For the past four decades, Naval Station Norfolk has served as the East Coast homeport for the Navy’s nuclear-powered aircraft carriers assigned to the U.S. Atlantic Fleet, yet in January 2009, former Secretary of the Navy Donald Winter announced a proposal to relocate a nuclear-powered aircraft carrier from Naval Station Norfolk to a new homeport in Mayport, Florida.
As both a member of the Senate Committee on Armed Services and a former Secretary of the Navy, I remain convinced that there is no reasonable justification for the relocation of an aircraft carrier to Mayport when the Navy has identified growing readiness risks in its warfighting and shore-installation programs.
On January 15, 2009, during their U.S. Senate confirmation hearing before the Committee on Armed Services, nominees for the Deputy Secretary of the Defense and the Under Secretary of Defense for Policy committed to a review of the Navy’s homeporting decision for Mayport. This review will be included in the Department of Defense’s Quadrennial Defense Review, which will be completed in late 2009 or early 2010.

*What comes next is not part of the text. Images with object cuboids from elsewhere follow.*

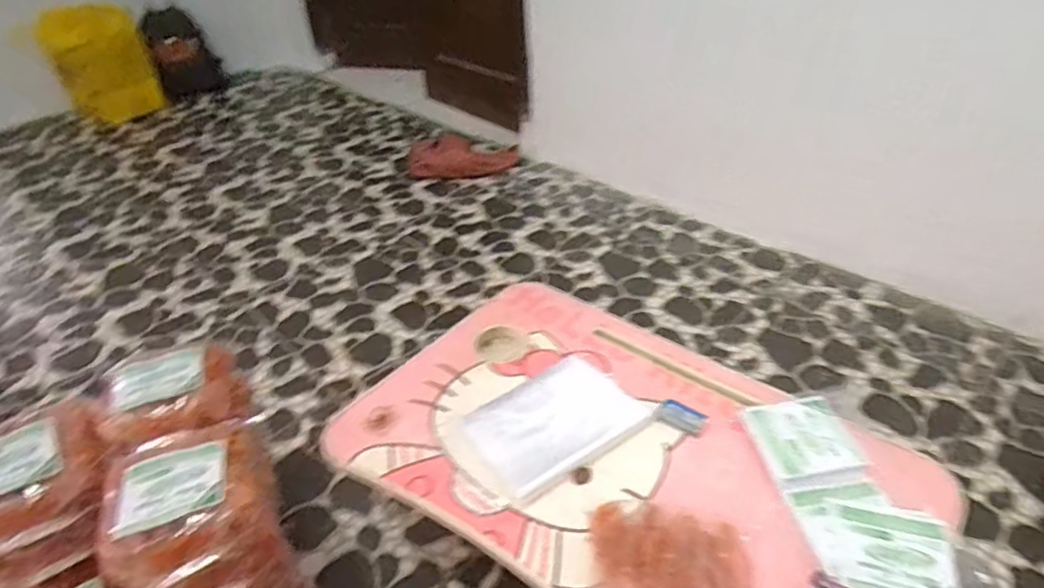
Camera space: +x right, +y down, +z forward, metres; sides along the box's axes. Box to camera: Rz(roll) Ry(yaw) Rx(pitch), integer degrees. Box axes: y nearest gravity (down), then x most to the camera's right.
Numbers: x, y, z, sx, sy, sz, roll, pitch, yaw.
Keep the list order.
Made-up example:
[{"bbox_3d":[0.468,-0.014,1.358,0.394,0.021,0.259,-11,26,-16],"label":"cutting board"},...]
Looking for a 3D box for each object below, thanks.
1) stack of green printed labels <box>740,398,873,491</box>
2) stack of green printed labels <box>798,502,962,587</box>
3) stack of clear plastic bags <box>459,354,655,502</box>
[{"bbox_3d":[0.304,0.157,0.642,0.097,0.014,0.103,-8,39,-9],"label":"stack of green printed labels"},{"bbox_3d":[0.331,0.238,0.547,0.121,0.014,0.092,9,39,13],"label":"stack of green printed labels"},{"bbox_3d":[0.037,0.148,0.691,0.189,0.010,0.133,-24,44,-26],"label":"stack of clear plastic bags"}]

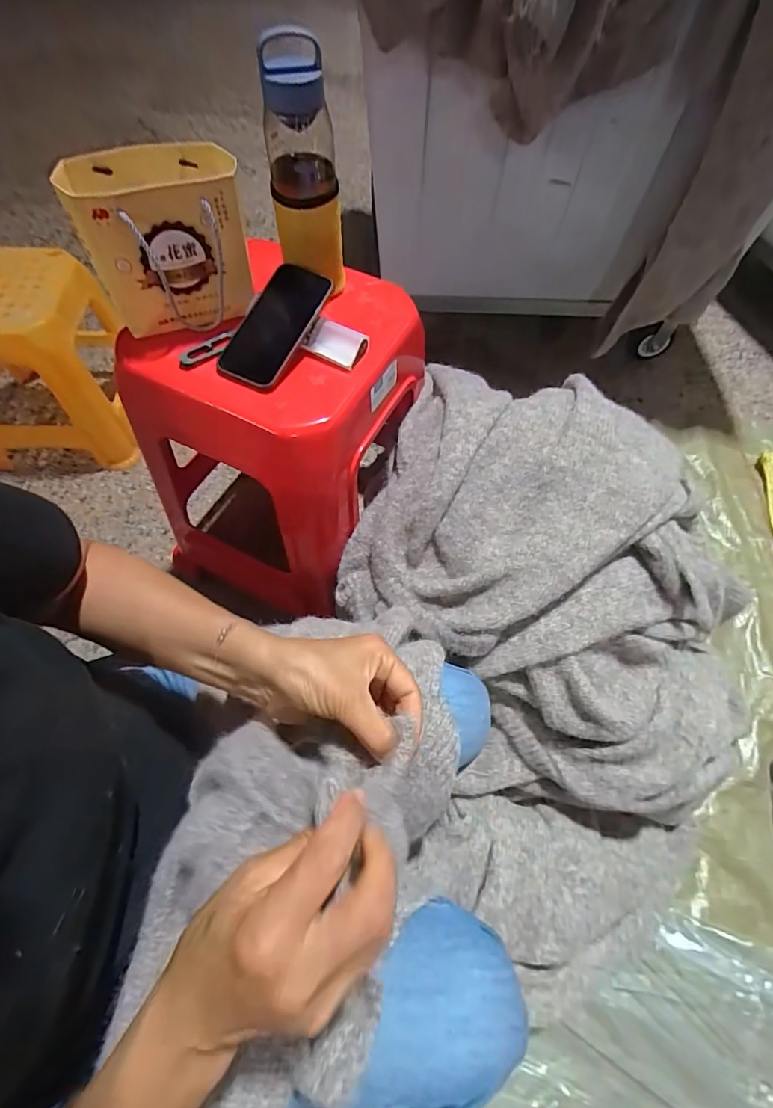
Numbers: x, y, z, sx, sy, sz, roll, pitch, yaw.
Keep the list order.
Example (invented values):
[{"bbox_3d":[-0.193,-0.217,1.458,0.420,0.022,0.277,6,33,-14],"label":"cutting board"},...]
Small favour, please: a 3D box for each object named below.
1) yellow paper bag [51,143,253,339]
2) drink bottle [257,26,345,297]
[{"bbox_3d":[-0.238,-0.343,0.523,0.165,0.149,0.091,-23,66,-14],"label":"yellow paper bag"},{"bbox_3d":[-0.093,-0.425,0.527,0.075,0.213,0.075,-8,63,-7],"label":"drink bottle"}]

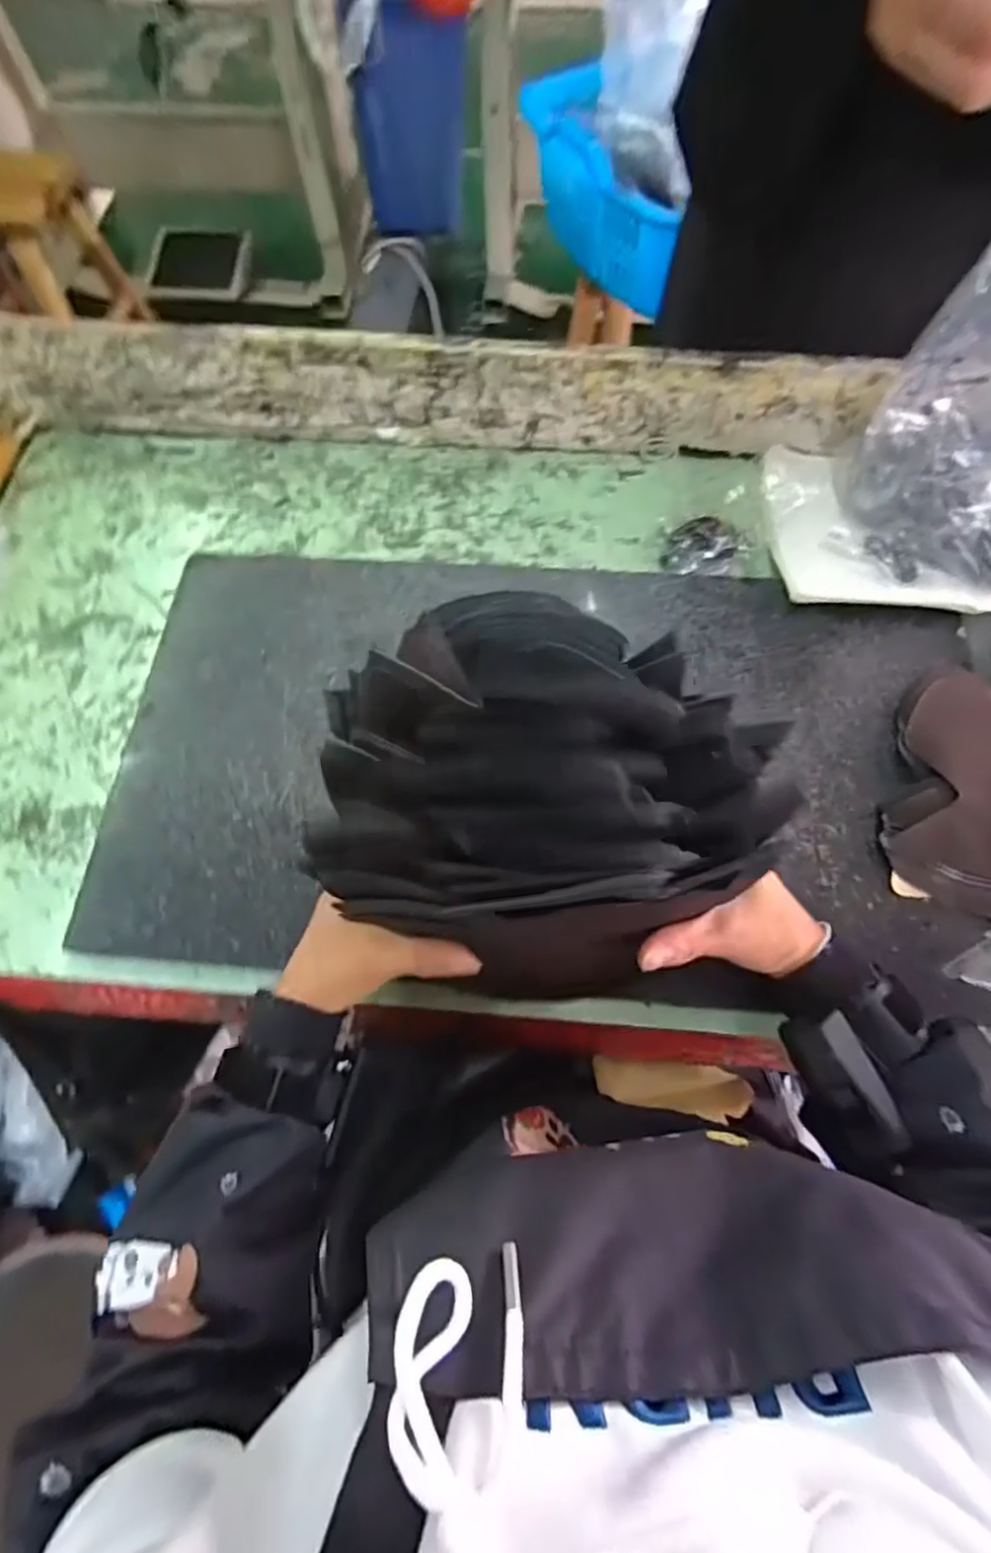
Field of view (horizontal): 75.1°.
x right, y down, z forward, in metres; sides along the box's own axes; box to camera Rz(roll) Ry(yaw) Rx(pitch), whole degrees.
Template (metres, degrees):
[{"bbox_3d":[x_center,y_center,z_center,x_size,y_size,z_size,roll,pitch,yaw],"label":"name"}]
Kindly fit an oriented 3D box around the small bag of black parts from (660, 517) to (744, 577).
[{"bbox_3d":[0.185,-0.205,0.572,0.067,0.019,0.059,9,69,5],"label":"small bag of black parts"}]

Most recently, in response to testimony given by the Chief of Naval Operations on June 4, 2009 stating that the Navy's future infrastructure maintenance is at risk, I sent a letter to the Department of Defense regarding the fiscal and defense priorities of the Department of the Navy. In my letter, I emphasized that rather than investing in expensive new facilities in Mayport, the Navy should first remedy its current shore-installation backlog.
The Navy acknowledged that it has a $28 billion backlog in shore facility restoration and modernization. The Navy also confirmed that the funding backlog for necessary restoration and modernization projects at the Navy's four naval shipyards has grown from $791 million last November to $1.3 billion in May 2009.